-- PROBLEM STATEMENT --
Repeat exactly the line that includes "(118, 154) none -> (230, 386) //" and all lines after it, ending with the last line of the listing below.

-- DATA FOR PROCESSING --
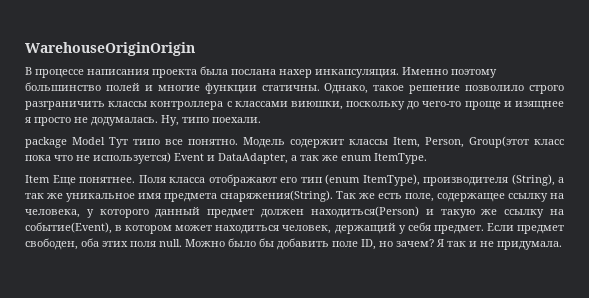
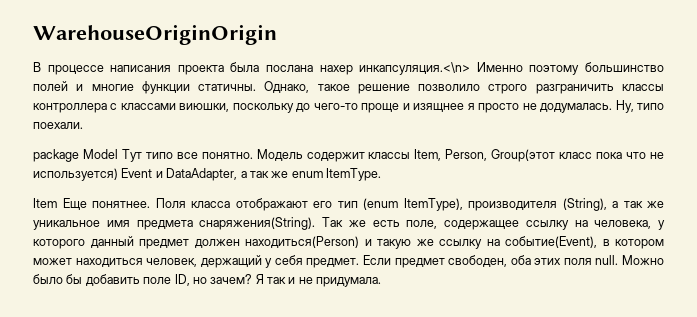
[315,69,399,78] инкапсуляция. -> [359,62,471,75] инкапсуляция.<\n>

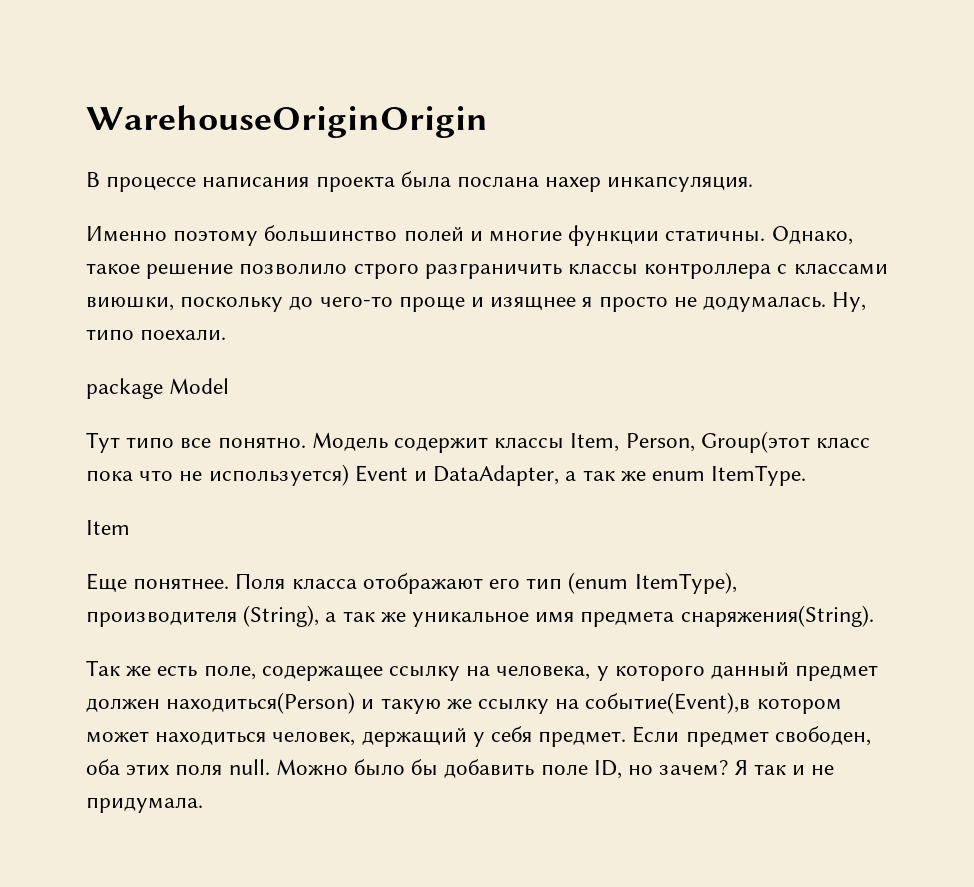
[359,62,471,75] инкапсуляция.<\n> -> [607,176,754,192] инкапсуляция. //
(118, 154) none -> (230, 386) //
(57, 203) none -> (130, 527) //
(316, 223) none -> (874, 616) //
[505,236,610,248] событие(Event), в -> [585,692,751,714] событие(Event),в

-- EXPECTED OUTPUT --
(118, 154) none -> (230, 386) //
(57, 203) none -> (130, 527) //
(316, 223) none -> (874, 616) //
[505,236,610,248] событие(Event), в -> [585,692,751,714] событие(Event),в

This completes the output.